You can even save a video as a draft to post it later. Just tap the Create Video icon to shoot a video, and after you finish recording and editing your video, tap Next. From the video posting page, tap Drafts. If you're looking for more step-by-step tutorials on how to shoot and edit videos with TikTok, we recommend browsing TikTok's Support hub.
Pocket-lint also has this handy TikTok tips and tricks guide.
Who to follow on TikTok
This Wikipedia page keeps track of the top 50 TikTok accounts with the largest number of followers. Currently, Charli D'Amelia is at the top with 70 million followers. She's 16 and primarily posts videos of herself dancing. The second most popular is Addison Rae, with 50 million followers. She also posts dancing videos.
Many of the most popular users on TikTok are teenagers, and they've become friends in the past year and formed collaboration groups, or collectives, such as Hype House, Sway House, and Club House.

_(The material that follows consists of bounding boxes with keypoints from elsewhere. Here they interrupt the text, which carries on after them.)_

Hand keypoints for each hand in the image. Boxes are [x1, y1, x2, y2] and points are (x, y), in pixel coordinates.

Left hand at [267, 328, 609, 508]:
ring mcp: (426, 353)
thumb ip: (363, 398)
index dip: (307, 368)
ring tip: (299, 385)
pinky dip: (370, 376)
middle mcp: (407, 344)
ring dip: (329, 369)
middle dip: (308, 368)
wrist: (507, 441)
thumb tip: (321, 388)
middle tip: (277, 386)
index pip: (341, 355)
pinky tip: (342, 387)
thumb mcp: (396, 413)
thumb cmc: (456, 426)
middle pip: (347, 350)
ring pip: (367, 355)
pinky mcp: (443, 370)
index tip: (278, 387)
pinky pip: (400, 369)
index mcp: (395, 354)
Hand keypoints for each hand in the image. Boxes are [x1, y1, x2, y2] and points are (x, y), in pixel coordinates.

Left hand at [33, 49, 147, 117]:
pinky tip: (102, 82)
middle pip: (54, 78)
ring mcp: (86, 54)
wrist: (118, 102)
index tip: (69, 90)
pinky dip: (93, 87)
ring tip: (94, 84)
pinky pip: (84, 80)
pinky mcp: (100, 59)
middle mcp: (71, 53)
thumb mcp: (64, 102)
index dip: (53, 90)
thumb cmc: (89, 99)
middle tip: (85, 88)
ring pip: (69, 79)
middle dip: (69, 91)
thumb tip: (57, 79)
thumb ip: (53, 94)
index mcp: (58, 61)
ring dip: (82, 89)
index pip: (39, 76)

They live together in mega-mansions in LA purely for the purpose of creating an endless stream of TikTok content for you to digest every day.

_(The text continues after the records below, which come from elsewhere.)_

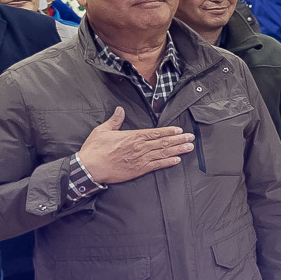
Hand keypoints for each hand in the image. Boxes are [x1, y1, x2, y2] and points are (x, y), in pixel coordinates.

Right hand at [75, 106, 192, 183]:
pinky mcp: (138, 170)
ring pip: (162, 153)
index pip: (155, 133)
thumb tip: (120, 109)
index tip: (180, 130)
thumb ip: (114, 120)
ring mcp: (140, 159)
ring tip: (189, 147)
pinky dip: (167, 162)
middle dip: (178, 139)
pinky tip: (177, 160)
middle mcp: (139, 147)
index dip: (169, 131)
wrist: (89, 168)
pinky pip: (156, 165)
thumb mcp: (102, 130)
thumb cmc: (94, 149)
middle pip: (163, 142)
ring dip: (177, 150)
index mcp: (132, 137)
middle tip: (191, 137)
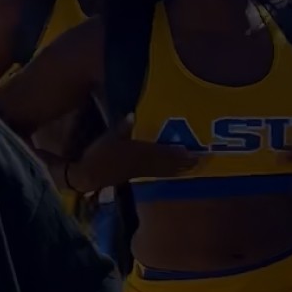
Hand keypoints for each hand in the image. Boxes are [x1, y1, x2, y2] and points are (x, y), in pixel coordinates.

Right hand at [71, 114, 199, 190]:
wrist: (88, 175)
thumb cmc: (97, 154)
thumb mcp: (109, 137)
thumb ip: (122, 127)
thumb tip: (132, 115)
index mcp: (136, 152)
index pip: (161, 152)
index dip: (177, 152)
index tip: (192, 151)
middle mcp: (143, 163)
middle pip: (168, 162)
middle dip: (185, 161)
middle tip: (203, 158)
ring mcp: (142, 171)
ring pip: (166, 169)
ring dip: (182, 168)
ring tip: (197, 165)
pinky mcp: (139, 177)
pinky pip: (160, 175)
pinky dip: (172, 173)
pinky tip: (181, 172)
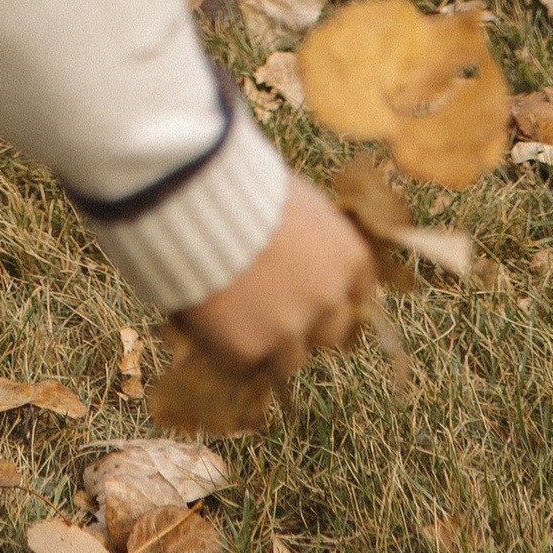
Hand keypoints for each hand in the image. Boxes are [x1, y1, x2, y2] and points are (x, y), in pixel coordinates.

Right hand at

If you don't want to get involved with content houses and would prefer to watch more organic content that suits your interests, explore to the Discover page.
Is TikTok safe to use?
TikTok is the latest to be under the glare of the US, with Secretary of State Mike Pompeo reportedly considering banning the app following a ban in India.
The app is "being looked at" over fears it could be a surveillance tool for China. "We are taking this very seriously and we are certainly looking at it. We have worked on this very issue for a long time," Pompeo told Fox News. "With respect to Chinese apps on people's cell phones, I can assure you the US will get this one right too." He added that US citizens should be cautious in using TikTok in case their private data ends up "in the hands of the Chinese Communist Party".
ByteDance has previously attempted to disassociate itself from its roots, having originally been founded by Chinese entrepreneur Zhang Yiming. It has also withdrawn the app from Hong Kong, after the implementation of Beijing's highly controversial national security law.
"In light of recent events, we’ve decided to stop operations of the TikTok app in Hong Kong," it said in a statement. This has lead many to believe that ByteDance is opposed to Chinese censorship and any suggestion that TikTok could be used as a government surveillance tool. The US will take more convincing, it seems.